One of the deadliest combinations you will stumble across in the poker world is when a talented player is riding on the crest of a wave of positive variance. When the world’s elite players go on a so-called heater, there is little anyone can do except sit back and watch them rake in pot after pot and add a few zeros to the end of their bank balances.
Dozens of high-profile players have enjoyed the experience of seemingly being able to do nothing wrong at the poker tables and it is something that will continue to happen as long as poker is played. There is no doubt that some of of these hot-running spells have been missed in this article, but here are some of my favorite live poker heaters from the modern game.
Dan Colman: $22,389,481 won during 2014
As someone who used to enjoy playing heads up sit & go tournament online, I was already aware of the name Dan Colman because, playing as “mrge33n13,” he was a regular crusher at the highest stakes in one-on-one games. After several cashes in major live tournaments, Colman burst onto the live poker scene in 2014 when he swept the floor with opponents in the majority of events that he entered.
A 27th-place finish in a $25,500 High Roller event at the 2014 PokerStars Caribbean Adventurebagged Colman $59,300. While impressive, it was not exactly a result to write home about.
The same can’t be said of Colman’s next cash, which was an outright victory in the €100,000 Super High Roller at the European Poker Tour Grand Final that bagged him a massive €1,539,300.
Colman, who calls Massachusetts home, reached the final table of a €10,300 buy in turbo event while in Monte Carlo before jetting off to Las Vegas for the 2014 World Series of Poker where he finished third in a $10,000 No-Limit Hold’em Heads-Up event for $111,942 before securing a life-changing $15,306,668 by winning the $1,000,000 Big One for One Drop.
The heater continued throughout 2014 with Colman helping himself to four scores of $800,000 or more, including two results worth more than a million dollars.
Although the number of tournaments Colman entered in 2015 was less than his golden year, he still managed to win $1,854,121 in 2015, $1,301,756 in 2016 and has already won $1,923,946 in the first few months of 2017.
Fedor Holz: $16,484,153 won during 2016
The poker media are running out of superlatives to describe Germany’s Fedor Holz.

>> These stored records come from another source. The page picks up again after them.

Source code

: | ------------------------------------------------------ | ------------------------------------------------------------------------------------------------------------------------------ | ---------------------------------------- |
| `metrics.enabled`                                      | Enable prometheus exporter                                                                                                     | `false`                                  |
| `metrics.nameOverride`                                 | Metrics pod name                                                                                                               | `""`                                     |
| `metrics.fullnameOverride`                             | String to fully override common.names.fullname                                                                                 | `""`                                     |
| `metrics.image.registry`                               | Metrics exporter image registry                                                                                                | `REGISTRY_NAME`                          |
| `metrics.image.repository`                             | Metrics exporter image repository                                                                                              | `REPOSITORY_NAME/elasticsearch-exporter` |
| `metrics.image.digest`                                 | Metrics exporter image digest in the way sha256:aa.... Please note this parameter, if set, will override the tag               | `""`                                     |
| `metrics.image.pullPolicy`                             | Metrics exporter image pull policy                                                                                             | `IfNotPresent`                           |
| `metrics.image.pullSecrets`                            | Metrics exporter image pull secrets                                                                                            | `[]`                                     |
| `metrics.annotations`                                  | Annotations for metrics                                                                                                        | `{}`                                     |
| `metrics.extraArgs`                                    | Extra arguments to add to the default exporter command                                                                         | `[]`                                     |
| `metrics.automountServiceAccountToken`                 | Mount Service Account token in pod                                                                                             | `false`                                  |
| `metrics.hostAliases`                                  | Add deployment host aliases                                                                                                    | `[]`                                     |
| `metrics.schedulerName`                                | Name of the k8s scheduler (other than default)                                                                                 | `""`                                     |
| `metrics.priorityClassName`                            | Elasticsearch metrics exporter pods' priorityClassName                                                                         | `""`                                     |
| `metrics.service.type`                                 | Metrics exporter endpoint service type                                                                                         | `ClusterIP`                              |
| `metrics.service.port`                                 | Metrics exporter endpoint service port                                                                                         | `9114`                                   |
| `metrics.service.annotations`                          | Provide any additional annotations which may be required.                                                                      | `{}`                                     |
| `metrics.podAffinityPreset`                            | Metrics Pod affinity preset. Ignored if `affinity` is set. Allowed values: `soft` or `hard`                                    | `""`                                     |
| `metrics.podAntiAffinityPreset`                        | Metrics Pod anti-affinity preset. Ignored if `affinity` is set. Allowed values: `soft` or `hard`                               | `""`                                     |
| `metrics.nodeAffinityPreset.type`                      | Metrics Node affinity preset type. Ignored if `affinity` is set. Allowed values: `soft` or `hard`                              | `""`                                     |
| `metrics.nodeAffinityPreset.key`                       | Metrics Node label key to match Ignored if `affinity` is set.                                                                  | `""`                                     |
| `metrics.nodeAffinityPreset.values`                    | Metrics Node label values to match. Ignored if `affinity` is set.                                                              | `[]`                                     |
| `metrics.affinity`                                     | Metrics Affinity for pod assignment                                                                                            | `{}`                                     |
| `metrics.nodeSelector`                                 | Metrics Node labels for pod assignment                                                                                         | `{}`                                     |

Already an accomplished and feared online poker tournament player who had won a World Championship Of Online Poker Main Event, and a player who had won several six-figures scores in live events during 2015, Holz made the live circuit his own during 2016.
After winning the $100,000 WPT Alpha8 event in Las Vegas for $1,589,219 in December 2015, Holz started 2016 as he left off and triumphed in a $200,000 Triton Super High Roller Series in the Philippines for $3,463,500.
A couple of cashes at the PCA were followed up by a six-figure score at the Aussie Millions, before all hell broke loose in Las Vegas and around Europe
Erik Seidel: $6,530,154 won during 2011
Seidel won more than $6.5 million in 2011 before banking more than $2.1 million in 2013, $1.53 million in 2014 and more than $5 million in both 2015 and 2016, nothing short of remarkable. Seidel believes he’s the first player to have two different years of winning at least $5 million in the history of tournament poker.
Steve O’Dwyer: $4,879,828 won during 2015
Steve O’Dwyer enjoyed a superb run of fortune from November 2014 to January 2016 that saw his already glowing reputation bolstered significantly. O’Dwyer ended 2014 by winning a HK$500,000 Super High Roller for HK$14,050,000 ($1,811,638) and started 2016 with two scores of $950,000 each, one weighing in at $745,000 and another at $180,000.
PokerNews can’t talk about heaters without doffing our caps to the likes of Sam Trickett and Mustapha Kanit. Trickett banked almost $4.6 million during 2011, an additional $11.1 million (thanks to a runner-up finish in the Big One for One Drop) in 2012 and a further $2.4 million in 2013. Italy’s mustachioed Mustapha Kanit won $1.5 million in 2014, $2.3 million in 2015, $2.87 million in 2016 and is already past $1 million in 2017.